Interestingly, despite – or perhaps because of – the failure of victims or their heirs to pursue restitution claims, companies have now sprung up that use modern computer technology to search worldwide for possible distant relatives of victims, whom such companies offer to represent. At least one lawsuit in the United States resulting from such activities has been filed, and it remains to be seen if there will be more.
The Gurlitt Trove
One of the most dramatic recent events in the world of artwork restitution is the 2013 disclosure that the German government found more than 1,400 artworks in the Munich apartment of Cornelius Gurlitt, the 81-year-old son of an art dealer for Hitler. The trove included works by Chagall, Picasso, Matisse and others. Some 200 additional artworks were subsequently found and seized in Gurlitt’s Salzburg, Austria home, including works by Renoir, Monet and other French impressionists.
Gurlitt died in 2014 and willed the entire collection to the Kunstmuseum Bern in Switzerland. A contest to his will has recently been rejected (the decision is being appealed), and the Bern museum has announced that artworks will be “restituted soon” to families from whom they were taken during the Nazi era. A Gurlitt Task Force has been established to make recommendations on individual restitutions, but so far it has issued only four such recommendations.
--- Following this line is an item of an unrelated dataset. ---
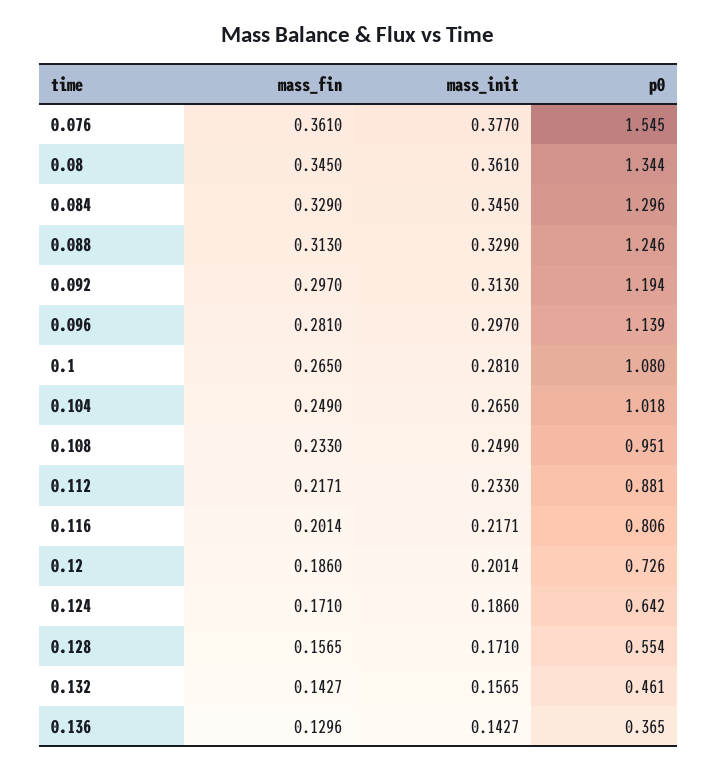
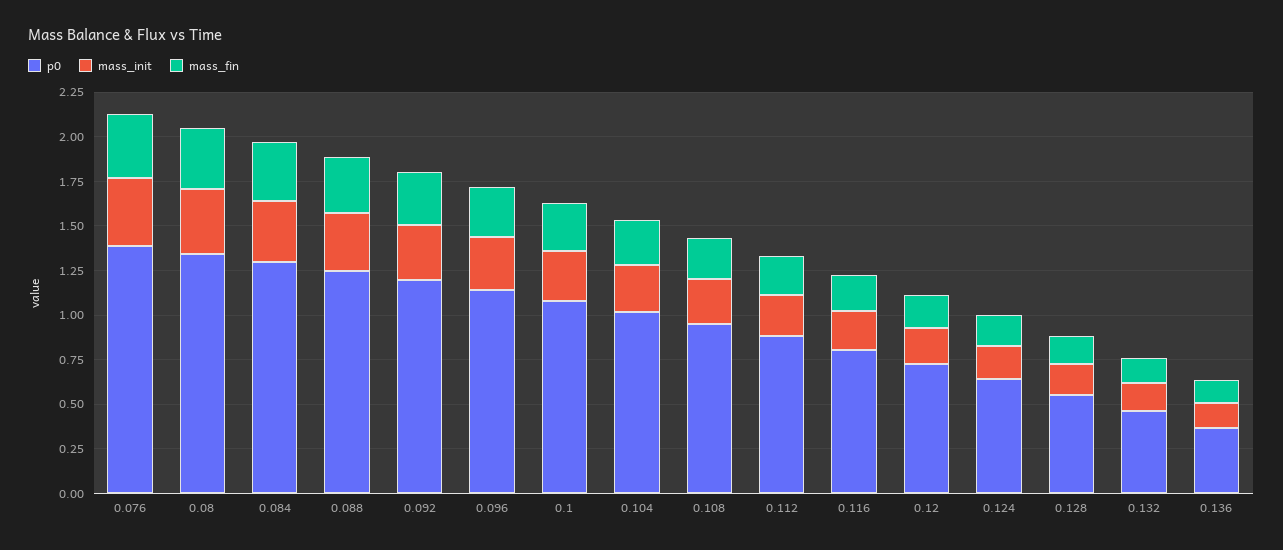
p0, 0.076: 1.545 -> 1.4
Much remains to be done concerning the Gurlitt collection, but it seems unlikely that the restitution issues will be decided in U.S. courts. The artworks are all in Europe, and a procedure has been established there to pass on restitution claims. One heir living in the United States filed suit in 2014 against the Federal Republic of Germany and the State of Bavaria, but the defendants have filed a motion to dismiss, and the parties announced in April 2015 that they have settled this case. Subject to approval by a German court, the U.S. case will be dismissed.